Sibylle Ehrismann, Zürcher Oberländer (11.04.2006)
Am Zürcher Opernhaus hatte Puccinis letzte Oper «Turandot» Premiere: Aufwändig in Szene gesetzt, im Ganzen gesehen aber unbefriedigend.
Die «Turandot» von Puccini ist eine von der riesigen Besetzung und von den gesangstechnischen Schwierigkeiten her immense Herausforderung. Die Neuproduktion am Opernhaus Zürich unter der musikalischen Leitung von Alan Gilbert und in der Regie von Giancarlo del Monaco ist in mehrerer Hinsicht bedenklich. Diese Co-Produktion mit dem Shanghai Opera House enttäuscht vor allem im Musikalischen. Aber auch szenisch wird eine westliche Arroganz gegenüber einer fernöstlichen Hochkultur ausgespielt, die schon fast skandalöse Züge trägt.
##############################
• _ARBEITSAUFTRAG A_: Wer hatte laut der Opernkritik die musikalische Leitung der Zürcher Neuproduktion inne?
• _ARBEITSAUFTRAG B_: Führen Sie die Opernkritik zur Zürcher «Turandot» im Anschluss an ihren letzten Satz fort.
Die Daten sind hierfür ohne Bedeutung.

• _BEREITGESTELLTE DATEN_:
##############################
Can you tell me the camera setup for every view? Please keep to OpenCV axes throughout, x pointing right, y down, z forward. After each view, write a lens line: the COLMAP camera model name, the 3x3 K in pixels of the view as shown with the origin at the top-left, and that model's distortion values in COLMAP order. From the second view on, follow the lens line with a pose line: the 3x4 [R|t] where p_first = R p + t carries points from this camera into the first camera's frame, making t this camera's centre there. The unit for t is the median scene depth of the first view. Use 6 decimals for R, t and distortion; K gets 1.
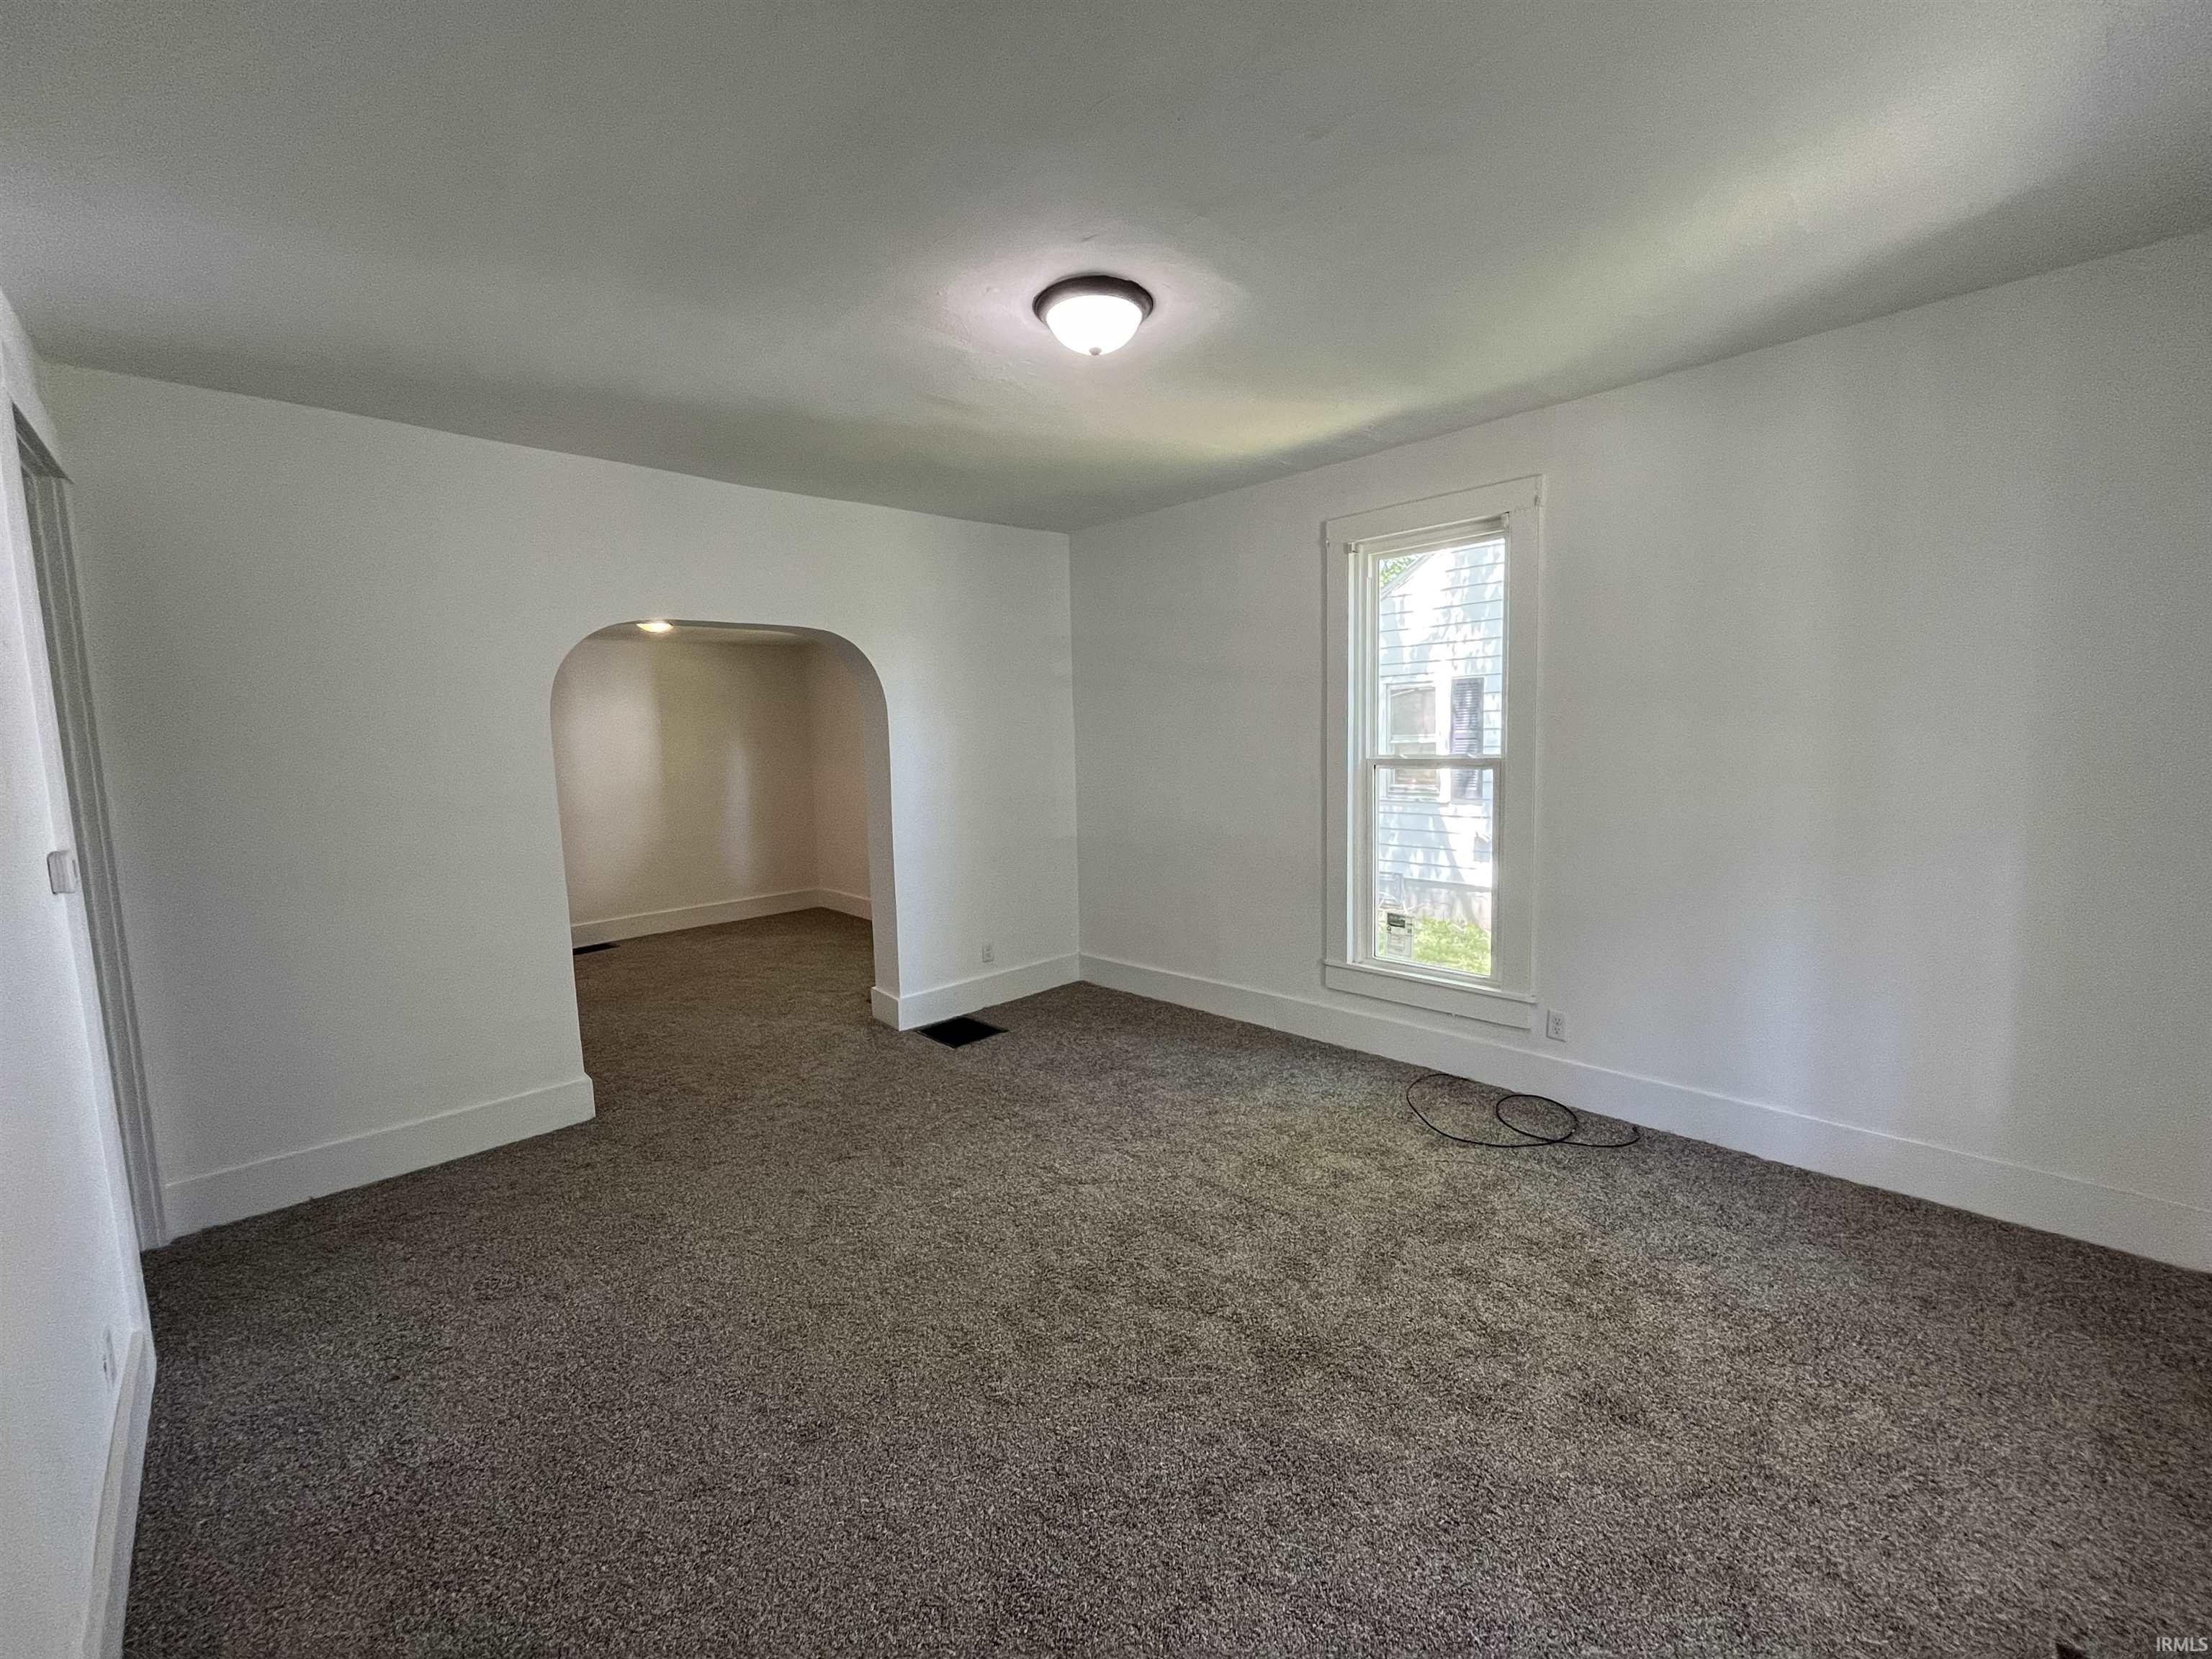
lens RADIAL K [[893.8, 0, 1106.0], [0, 893.8, 829.5], [0, 0, 1]] dist [-0.001929, -0.000096]
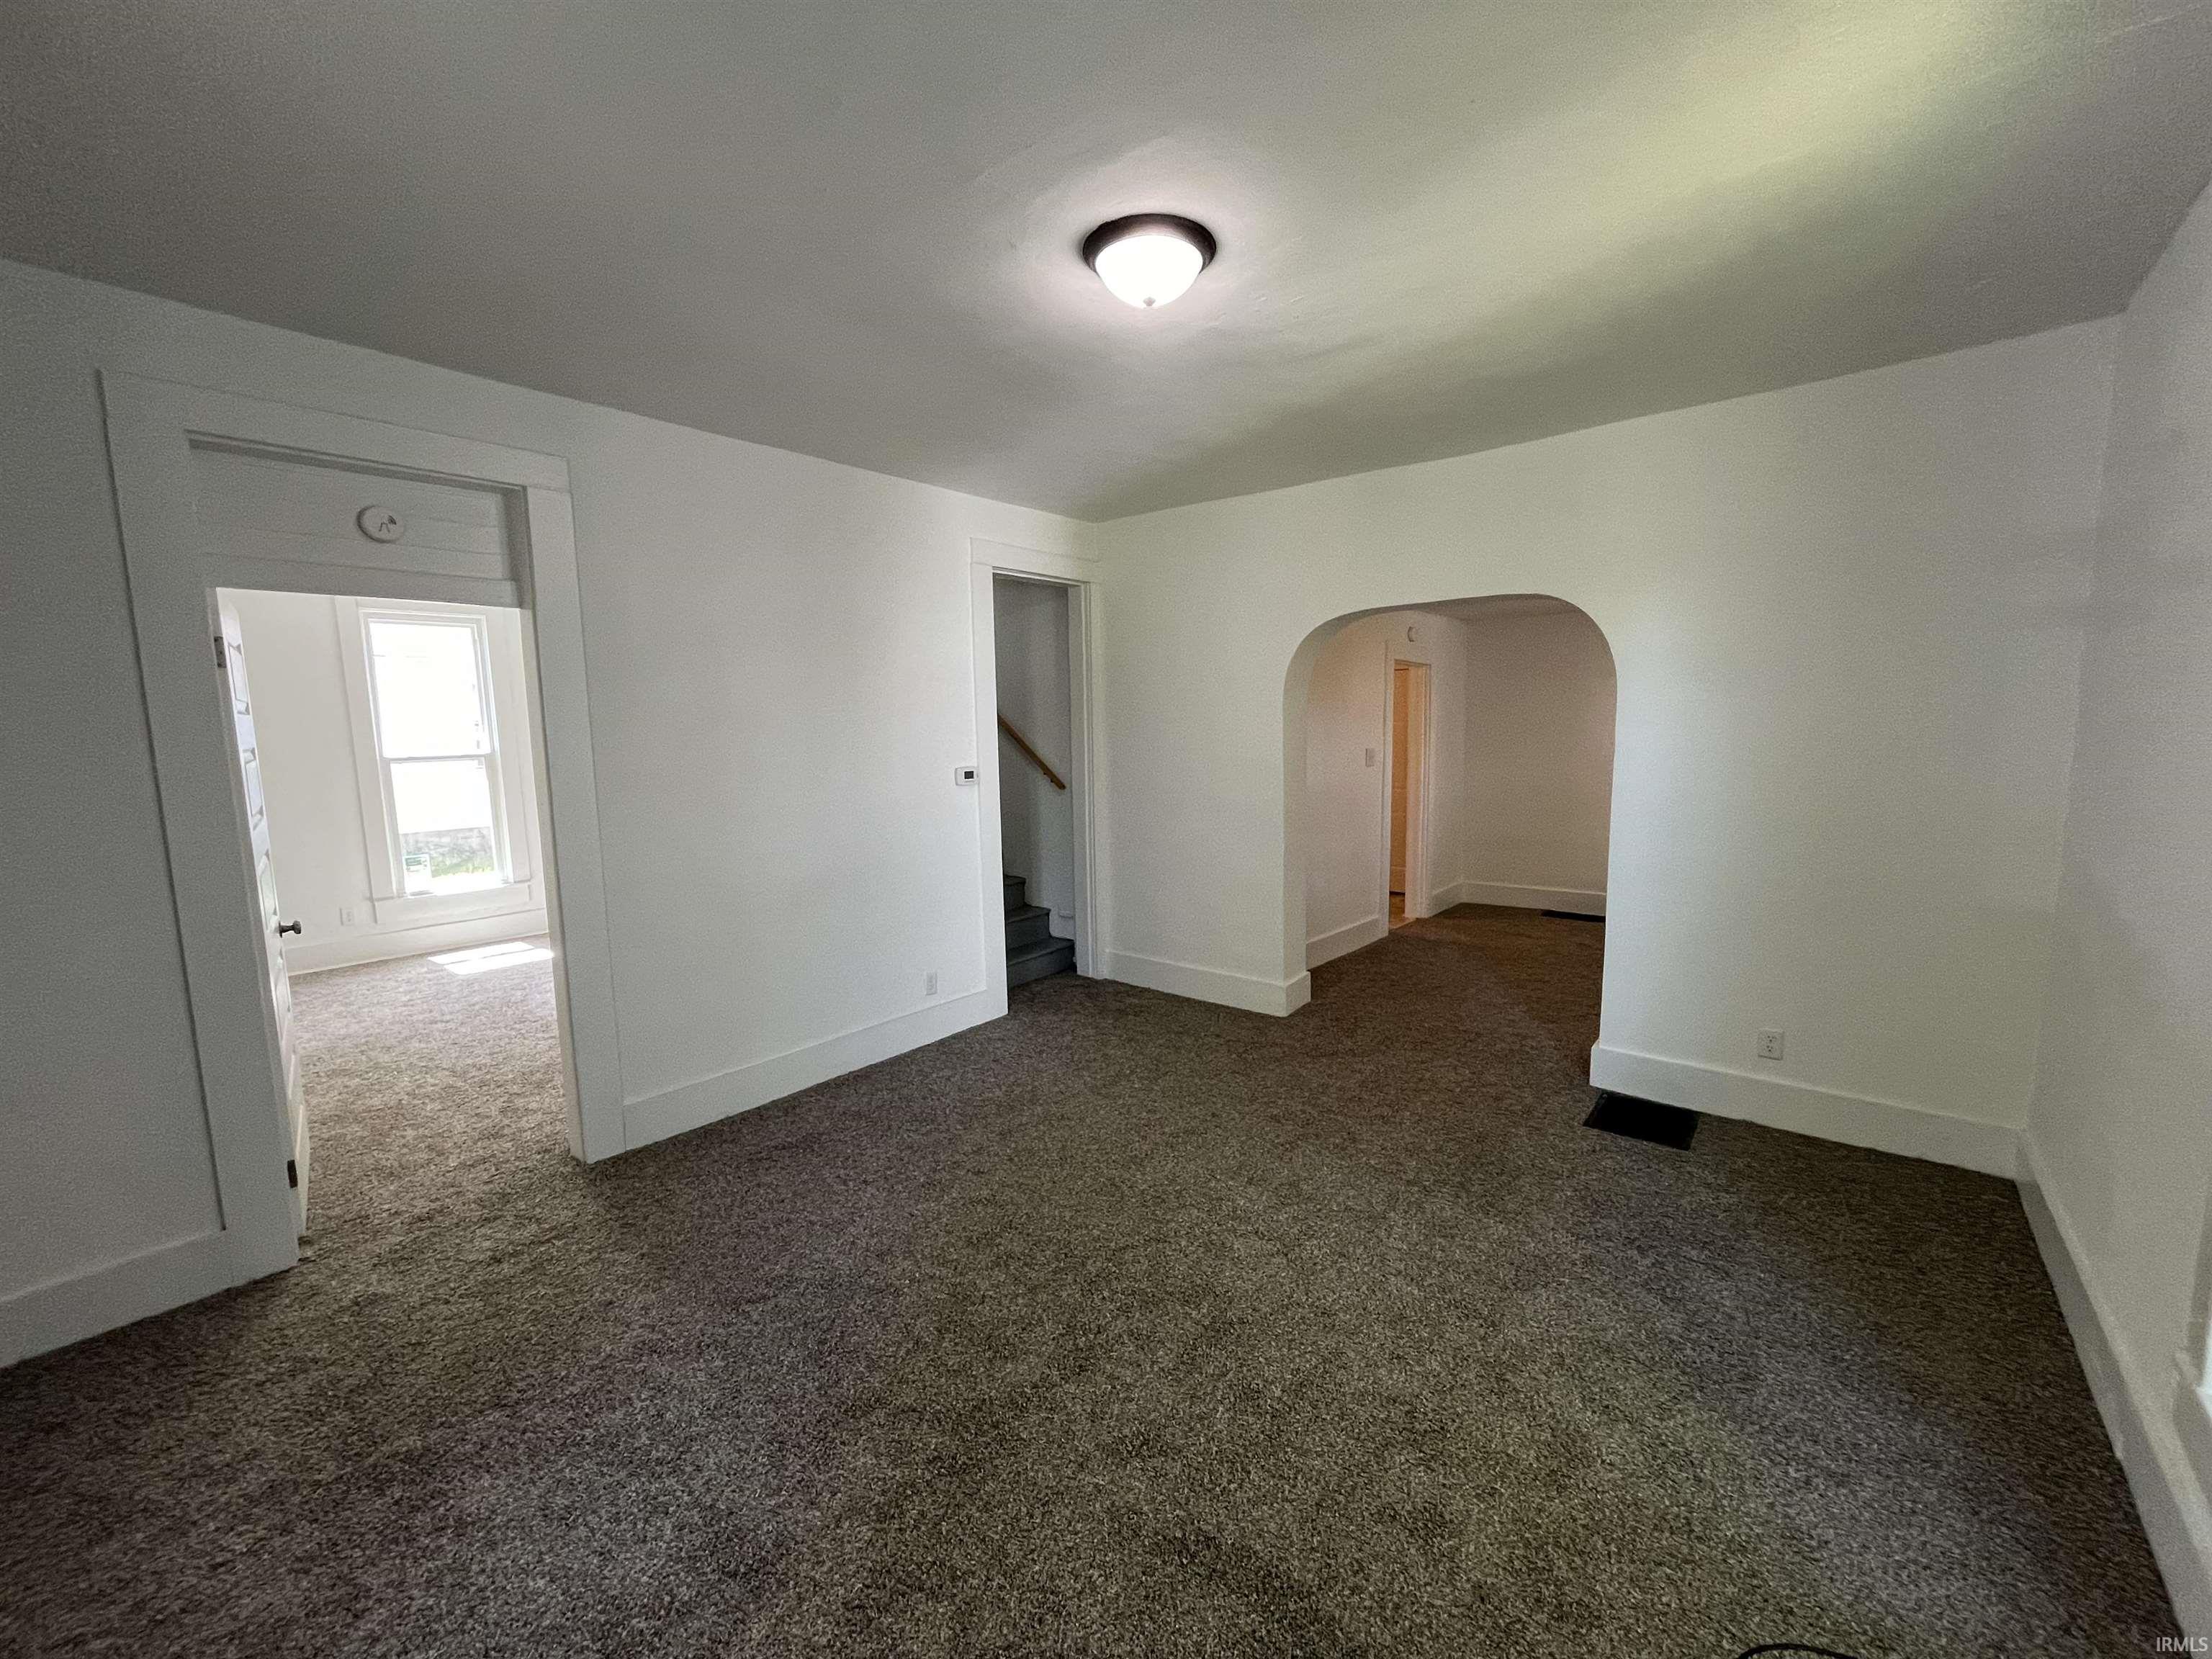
lens RADIAL K [[893.8, 0, 1106.0], [0, 893.8, 829.5], [0, 0, 1]] dist [-0.001929, -0.000096]
pose [[0.107294, 0.140911, -0.984191, 0.558143], [-0.095885, 0.986758, 0.130825, -0.074571], [0.989593, 0.080333, 0.119384, 0.530693]]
##############################
• _ANTWORTFELD A_: Alan Gilbert.

• _ANTWORTFELD B_:
Märchen wie aus 1001 Nacht
Die chinesische Prinzessin Turandot setzt alles daran, nicht heiraten zu müssen. Alle Prinzen-Bewerber zahlten mit ihrem Leben, weil sie die drei Turandot-Rätsel nicht auflösen konnten. Dieser blutrünstige Männerhass hat seinen Ursprung in einer vergewaltigten Urahnin, welche die Prinzessin nun rächt.
Auch um den «Fremden», den verbannten Prinzen Kalaf ist es geschehen. Er verliebt sich beim ersten Anblick unsterblich in die chinesische Schönheit. Er schlägt alle Warnungen in den Wind und opfert sogar die ihm in Liebe treu ergebene Sklavin Liú, die lieber in den Tod geht, als ihn zu verraten. Er weiss die Rätsel zu lösen und vermag schliesslich das Eis im Herzen der Prinzessin zu schmelzen. Es siegt die Liebe.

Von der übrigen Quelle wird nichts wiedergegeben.